▶ PROBLEM A
List the operands that the FDRABR restore job control text says the EXEC statement specifies.

▶ EXCERPT TO READ
• • • • •

FDRABR Restore Job Control Requirements


The following Job Control Statements are necessary to perform restore from ABR Volume Backups:

STEPLIB or JOBLIB DD statement

If FDR is not in the system link list (LNKLST), specifies the program library in which FDRABR resides. The library must be APF authorized.

EXEC statement

Specifies the program name (PGM=FDRABR), region requirement (REGION=), and optional PARM= operand. The minimum region required is 512K. However, some restore options, especially logical restore, may increase the region requirement, so REGION=0M is recommended to get the largest below-the-line region available.

If a PARM= field is specified, ABR uses data specified as the first control statement, which must be a valid RESTORE statement; if the PARM= data contains a slash “/”, the data after the slash is used as the second control statement (usually a SELECT). For example,

//FDR EXEC PGM=FDRABR,PARM='RESTORE TYPE=FDR,CONFMESS=NO' //FDR EXEC PGM=FDRABR,PARM='RESTORE TYPE=ABR/ SELECT DSN=A.B.C'

If FDRABR is invoked from a user program, Register 1 must follow IBM's convention for passing data from the PARM field.

• • • • •

(Stored data entries)

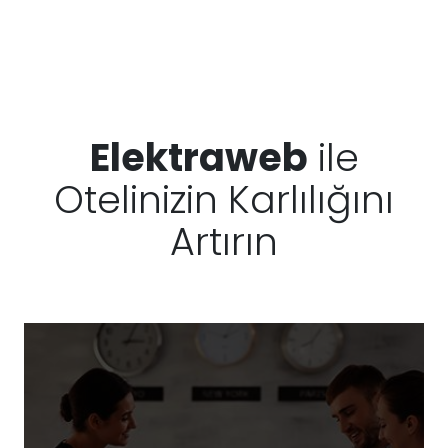
Elektraweb
ile
Otelinizin Karlılığını
Artırın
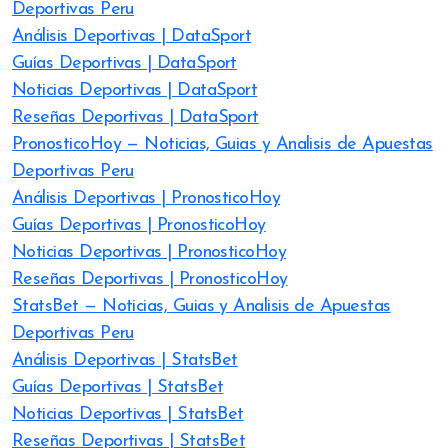
Deportivas Peru
Análisis Deportivas | DataSport
Guías Deportivas | DataSport
Noticias Deportivas | DataSport
Reseñas Deportivas | DataSport
PronosticoHoy — Noticias, Guias y Analisis de Apuestas
Deportivas Peru
Análisis Deportivas | PronosticoHoy
Guías Deportivas | PronosticoHoy
Noticias Deportivas | PronosticoHoy
Reseñas Deportivas | PronosticoHoy
StatsBet — Noticias, Guias y Analisis de Apuestas
Deportivas Peru
Análisis Deportivas | StatsBet
Guías Deportivas | StatsBet
Noticias Deportivas | StatsBet
Reseñas Deportivas | StatsBet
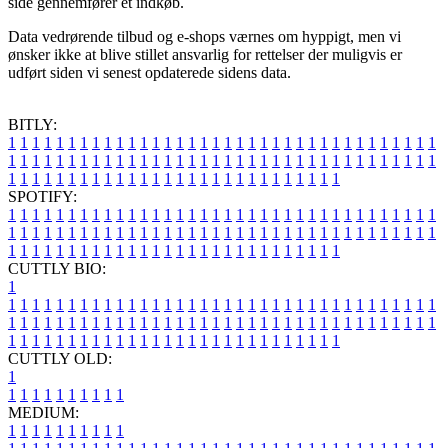
side gennemfører et indkøb.
Data vedrørende tilbud og e-shops værnes om hyppigt, men vi
ønsker ikke at blive stillet ansvarlig for rettelser der muligvis er
udført siden vi senest opdaterede sidens data.
BITLY:
1
1
1
1
1
1
1
1
1
1
1
1
1
1
1
1
1
1
1
1
1
1
1
1
1
1
1
1
1
1
1
1
1
1
1
1
1
1
1
1
1
1
1
1
1
1
1
1
1
1
1
1
1
1
1
1
1
1
1
1
1
1
1
1
1
1
1
1
1
1
1
1
1
1
1
1
1
1
1
1
1
1
1
1
1
1
1
1
1
1
1
1
1
1
1
1
1
1
1
1
SPOTIFY:
1
1
1
1
1
1
1
1
1
1
1
1
1
1
1
1
1
1
1
1
1
1
1
1
1
1
1
1
1
1
1
1
1
1
1
1
1
1
1
1
1
1
1
1
1
1
1
1
1
1
1
1
1
1
1
1
1
1
1
1
1
1
1
1
1
1
1
1
1
1
1
1
1
1
1
1
1
1
1
1
1
1
1
1
1
1
1
1
1
1
1
1
1
1
1
1
1
1
1
1
CUTTLY BIO:
1
1
1
1
1
1
1
1
1
1
1
1
1
1
1
1
1
1
1
1
1
1
1
1
1
1
1
1
1
1
1
1
1
1
1
1
1
1
1
1
1
1
1
1
1
1
1
1
1
1
1
1
1
1
1
1
1
1
1
1
1
1
1
1
1
1
1
1
1
1
1
1
1
1
1
1
1
1
1
1
1
1
1
1
1
1
1
1
1
1
1
1
1
1
1
1
1
1
1
1
1
CUTTLY OLD:
1
1
1
1
1
1
1
1
1
1
1
MEDIUM:
1
1
1
1
1
1
1
1
1
1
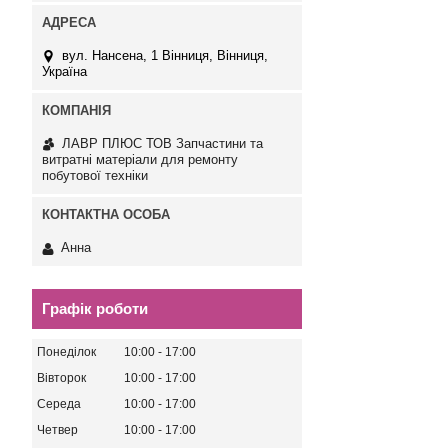
вул. Нансена, 1 Вінниця, Вінниця,
Україна
ЛАВР ПЛЮС ТОВ Запчастини та
витратні матеріали для ремонту
побутової техніки
Анна
Графік роботи
Понеділок
10:00
17:00
Вівторок
10:00
17:00
Середа
10:00
17:00
Четвер
10:00
17:00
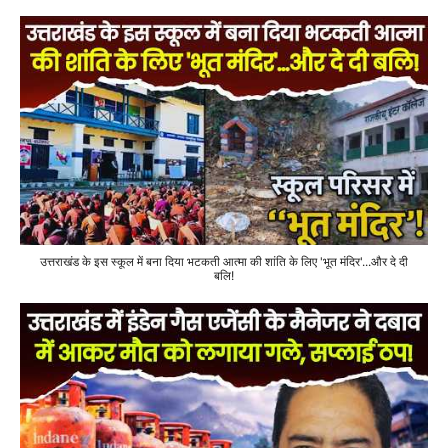
उत्तराखंड के इस स्कूल में बना दिया भटकती आत्मा की शांति के लिए 'भूत मंदिर'...और दे दी
बलि!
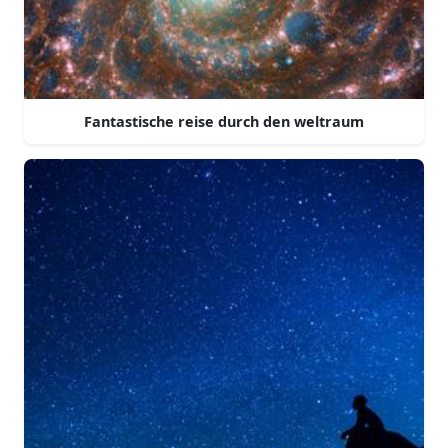
Fantastische reise durch den weltraum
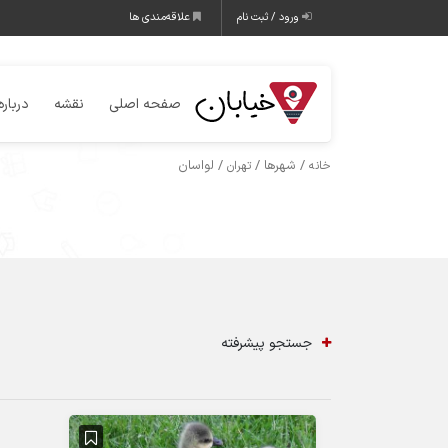
ورود / ثبت نام
علاقه‌مندی ها
صفحه اصلی
نقشه
درباره
/ شهرها /
/ لواسان
خانه
تهران
جستجو پیشرفته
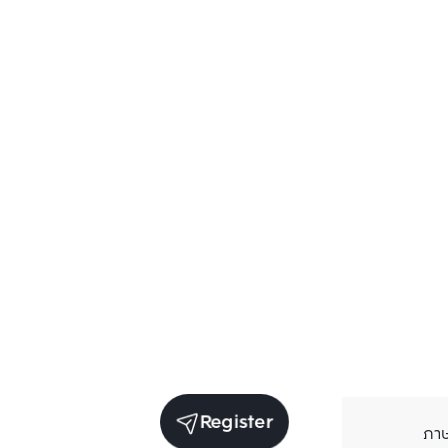
Register
ภา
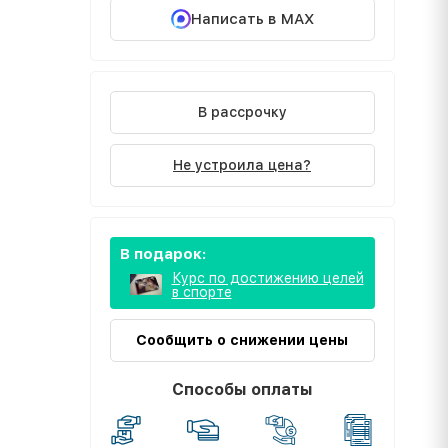
Написать в MAX
В рассрочку
Не устроила цена?
В подарок:
Курс по достижению целей
в спорте
Сообщить о снижении цены
Способы оплаты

• • • • •

▶ PROBLEM B
In the stored data entries, switch "рассрочку" to "кредит" and leave everything else unchanged. Start at the line containing "Написать в MAX" and continue through the last of the stored data entries.

▶ EXPECTED ANSWER A
PGM=FDRABR (program name), REGION= (region requirement), PARM= (optional)

▶ EXPECTED ANSWER B
Написать в MAX
В кредит
Не устроила цена?
В подарок:
Курс по достижению целей
в спорте
Сообщить о снижении цены
Способы оплаты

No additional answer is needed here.